Interestingly, several pieces of evidence indicate that BMP signaling itself is disrupted in dSod1^G85R. Normally, the expression of gbb in motor neurons results in NMJ growth, a consequence not seen in dSod1^G85R despite the clear indication of active signaling in cells of the VNC showing high levels of pMad. Furthermore, the NMJs of dSod1^G85R show a significant elevation in synaptic pMad compared with controls. Dysregulation of BMP signaling may be a common feature of ALS because loss of function of the Drosophila TDP43 ortholog tbph and overexpression of hTDP43, both associated with NMJ disruptions, exhibit decreased synaptic pMad levels (Deshpande et al., 2016).
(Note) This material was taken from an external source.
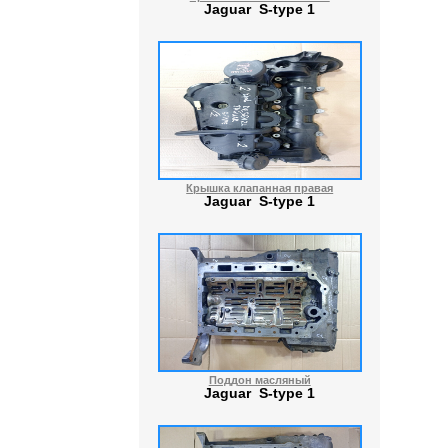
Jaguar S-type 1
Крышка клапанная правая
Jaguar S-type 1
Поддон масляный
Jaguar S-type 1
Although disrupted in both SOD1 and TDP43 ALS models, the mechanics of how BMP signaling is regulated likely differs between these ALS models because manipulation of TDP43 levels results, not in an elevation of synaptic pMad, but in a reduction. Certainly, the molecular mechanisms controlling the production of synaptic pMad versus nuclear pMad in the motor neuron cell body appear distinct because nuclear pMad levels remain unchanged in both the dSod1^G85R and TDP43 models. It is possible that multiple aspects of BMP signaling are defective in ALS. The ligand-independent nature of synaptic pMad production, its uncoupling from NMJ growth, and its proposed role in stabilizing postsynaptic type IIA glutamate receptors (Sulkowski et al., 2016) raises future research questions of exactly how endogenous BMP signaling is altered in ALS and how selective cellular activation of the pathway leads to restoration of motor function.
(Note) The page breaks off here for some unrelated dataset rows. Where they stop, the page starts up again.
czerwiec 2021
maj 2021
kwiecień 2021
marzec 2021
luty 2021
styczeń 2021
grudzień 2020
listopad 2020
Overall, our findings reinforce the importance of developing disease models that recapitulate the endogenous spatial and temporal expression of disease alleles, especially as a complementary approach to targeted expression of orthologous genes. The ability to study a fully “diseased” motor circuit and to probe discrete elements in the context of the intact circuit is crucial for elucidating the interrelatedness of a system more analogous to the patient. Although additional studies are necessary, the work presented here provides a framework that highlights the consequences of disease-associated dysfunction in a relatively simple motor circuit. Importantly, our finding that ALS-like phenotypes can be alleviated by activation of the neurotrophic BMP pathway in nonmotor neurons lays the groundwork to identify targets of BMP signaling responsible for such rescue. In the future, developing strategies that target nonmotor neurons may provide additional benefits to therapeutic approaches that have focused on motor neurons in the treatment of ALS.